* start Excerpted text *

The number of I/Os to issue before switching a new file can be specified by appending `:int' to the service type.
ioengine=str
Defines how the job issues I/O. The following types are defined:
sync
Basic read(2) or write(2) I/O. fseek(2) is used to position the I/O location.
psync
Basic pread(2) or pwrite(2) I/O.
vsync
Basic readv(2) or writev(2) I/O. Will emulate queuing by coalescing adjacents IOs into a single submission.
libaio
Linux native asynchronous I/O.
posixaio
glibc POSIX asynchronous I/O using aio_read(3) and aio_write(3).
mmap
File is memory mapped with mmap(2) and data copied using memcpy(3).
splice
splice(2) is used to transfer the data and vmsplice(2) to transfer data from user-space to the kernel.
syslet-rw
Use the syslet system calls to make regular read/write asynchronous.
sg
SCSI generic sg v3 I/O. May be either synchronous using the SG_IO ioctl, or if the target is an sg character device, we use read(2) and write(2) for asynchronous I/O.
null
Doesn't transfer any data, just pretends to. Mainly used to exercise fio itself and for debugging and testing purposes.
net
Transfer over the network. filename must be set appropriately to `host/port' regardless of data direction. If receiving, only the port argument is used.
netsplice
Like net, but uses splice(2) and vmsplice(2) to map data and send/receive.
cpuio
Doesn't transfer any data, but burns CPU cycles according to cpuload and cpucycles parameters.
guasi
The GUASI I/O engine is the Generic Userspace Asynchronous Syscall Interface approach to asycnronous I/O.
See <http://www.xmailserver.org/guasi-lib.html>.
external
Loads an external I/O engine object file. Append the engine filename as `:enginepath'.

* end Excerpted text *

In the excerpt on I/O engines, which call does the sync engine use to position the I/O location?

* start Extracted entries *

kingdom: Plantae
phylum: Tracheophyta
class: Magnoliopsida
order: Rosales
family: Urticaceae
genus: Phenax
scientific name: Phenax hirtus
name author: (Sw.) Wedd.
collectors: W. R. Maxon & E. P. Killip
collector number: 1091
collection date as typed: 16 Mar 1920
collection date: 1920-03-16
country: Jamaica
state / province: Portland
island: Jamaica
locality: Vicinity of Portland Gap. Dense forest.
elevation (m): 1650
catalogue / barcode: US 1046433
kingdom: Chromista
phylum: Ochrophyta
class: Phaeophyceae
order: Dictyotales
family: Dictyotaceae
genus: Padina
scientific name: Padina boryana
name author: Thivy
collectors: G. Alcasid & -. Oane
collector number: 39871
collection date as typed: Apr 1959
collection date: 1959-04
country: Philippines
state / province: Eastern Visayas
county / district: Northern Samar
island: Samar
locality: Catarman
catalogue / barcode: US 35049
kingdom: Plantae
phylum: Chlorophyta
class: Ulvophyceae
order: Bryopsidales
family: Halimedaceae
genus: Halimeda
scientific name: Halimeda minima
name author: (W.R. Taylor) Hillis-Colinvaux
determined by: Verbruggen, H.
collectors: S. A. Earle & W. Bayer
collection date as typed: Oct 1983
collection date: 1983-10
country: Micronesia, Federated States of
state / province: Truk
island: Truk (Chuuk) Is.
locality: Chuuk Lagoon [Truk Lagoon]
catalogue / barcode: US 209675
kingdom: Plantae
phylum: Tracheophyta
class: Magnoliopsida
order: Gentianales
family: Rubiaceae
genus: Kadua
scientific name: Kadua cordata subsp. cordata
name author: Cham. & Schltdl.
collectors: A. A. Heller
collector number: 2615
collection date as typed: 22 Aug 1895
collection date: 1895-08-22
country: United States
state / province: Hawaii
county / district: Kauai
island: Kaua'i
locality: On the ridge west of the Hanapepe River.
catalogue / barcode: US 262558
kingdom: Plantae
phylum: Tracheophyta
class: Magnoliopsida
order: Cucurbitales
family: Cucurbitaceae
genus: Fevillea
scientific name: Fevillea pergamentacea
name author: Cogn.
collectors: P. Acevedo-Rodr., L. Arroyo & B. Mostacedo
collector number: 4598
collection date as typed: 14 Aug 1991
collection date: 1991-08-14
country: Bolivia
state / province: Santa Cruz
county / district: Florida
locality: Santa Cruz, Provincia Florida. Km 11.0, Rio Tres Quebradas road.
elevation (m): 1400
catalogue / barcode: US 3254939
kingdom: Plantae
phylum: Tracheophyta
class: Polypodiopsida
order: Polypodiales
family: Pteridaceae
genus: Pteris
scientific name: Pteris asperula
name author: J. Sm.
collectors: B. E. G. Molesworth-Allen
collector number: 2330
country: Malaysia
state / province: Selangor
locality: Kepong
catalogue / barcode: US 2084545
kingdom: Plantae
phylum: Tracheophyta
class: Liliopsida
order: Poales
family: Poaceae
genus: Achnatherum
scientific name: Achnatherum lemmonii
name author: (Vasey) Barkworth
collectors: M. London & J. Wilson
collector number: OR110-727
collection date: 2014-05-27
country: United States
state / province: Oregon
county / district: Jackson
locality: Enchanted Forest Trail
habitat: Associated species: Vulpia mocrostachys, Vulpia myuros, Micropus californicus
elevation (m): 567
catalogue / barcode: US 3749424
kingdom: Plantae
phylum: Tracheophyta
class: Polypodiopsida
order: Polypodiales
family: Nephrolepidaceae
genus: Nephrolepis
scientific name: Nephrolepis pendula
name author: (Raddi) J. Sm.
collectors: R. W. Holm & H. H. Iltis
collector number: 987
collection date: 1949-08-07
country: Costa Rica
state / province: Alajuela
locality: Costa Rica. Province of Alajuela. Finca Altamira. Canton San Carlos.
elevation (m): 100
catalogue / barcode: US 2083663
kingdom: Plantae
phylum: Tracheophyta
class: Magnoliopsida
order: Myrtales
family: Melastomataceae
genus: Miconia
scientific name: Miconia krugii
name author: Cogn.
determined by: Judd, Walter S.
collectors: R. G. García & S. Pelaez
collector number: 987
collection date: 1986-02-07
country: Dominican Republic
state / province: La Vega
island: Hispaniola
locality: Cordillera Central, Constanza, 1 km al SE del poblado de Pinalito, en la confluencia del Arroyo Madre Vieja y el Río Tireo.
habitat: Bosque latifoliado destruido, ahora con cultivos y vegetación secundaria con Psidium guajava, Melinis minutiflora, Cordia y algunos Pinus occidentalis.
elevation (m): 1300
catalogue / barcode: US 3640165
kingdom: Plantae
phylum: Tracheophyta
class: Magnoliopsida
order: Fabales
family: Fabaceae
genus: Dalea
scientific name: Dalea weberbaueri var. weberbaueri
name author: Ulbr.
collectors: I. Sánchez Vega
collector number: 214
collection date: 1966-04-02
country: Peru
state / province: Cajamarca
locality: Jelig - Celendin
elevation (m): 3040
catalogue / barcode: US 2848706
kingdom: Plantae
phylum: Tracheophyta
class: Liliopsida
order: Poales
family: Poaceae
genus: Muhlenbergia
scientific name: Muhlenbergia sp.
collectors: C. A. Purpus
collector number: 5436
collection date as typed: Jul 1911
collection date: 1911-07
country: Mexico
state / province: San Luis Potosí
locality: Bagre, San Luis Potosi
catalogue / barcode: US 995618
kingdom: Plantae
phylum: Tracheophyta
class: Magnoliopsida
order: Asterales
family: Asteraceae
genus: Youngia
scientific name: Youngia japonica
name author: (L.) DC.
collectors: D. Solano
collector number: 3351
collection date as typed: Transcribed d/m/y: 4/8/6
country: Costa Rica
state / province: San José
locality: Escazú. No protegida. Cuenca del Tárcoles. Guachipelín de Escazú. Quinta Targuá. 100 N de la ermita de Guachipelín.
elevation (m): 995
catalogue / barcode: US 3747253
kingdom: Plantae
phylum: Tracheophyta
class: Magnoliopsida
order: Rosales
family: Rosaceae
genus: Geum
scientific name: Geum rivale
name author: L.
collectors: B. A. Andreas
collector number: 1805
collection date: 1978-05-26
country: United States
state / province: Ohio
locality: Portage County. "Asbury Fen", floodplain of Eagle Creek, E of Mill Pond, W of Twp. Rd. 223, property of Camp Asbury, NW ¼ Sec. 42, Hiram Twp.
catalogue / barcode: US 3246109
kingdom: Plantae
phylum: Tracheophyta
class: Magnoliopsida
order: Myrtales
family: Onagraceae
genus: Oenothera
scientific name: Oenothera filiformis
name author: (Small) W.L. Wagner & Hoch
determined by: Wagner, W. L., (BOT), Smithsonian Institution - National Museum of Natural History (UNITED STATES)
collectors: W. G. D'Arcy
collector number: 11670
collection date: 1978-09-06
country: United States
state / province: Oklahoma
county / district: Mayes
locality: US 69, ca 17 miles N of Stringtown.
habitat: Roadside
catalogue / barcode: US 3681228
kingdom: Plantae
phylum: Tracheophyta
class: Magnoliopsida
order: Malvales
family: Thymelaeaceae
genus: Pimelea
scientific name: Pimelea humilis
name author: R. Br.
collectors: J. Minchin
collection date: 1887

* end Extracted entries *

→ **Result of this task**: fseek(2)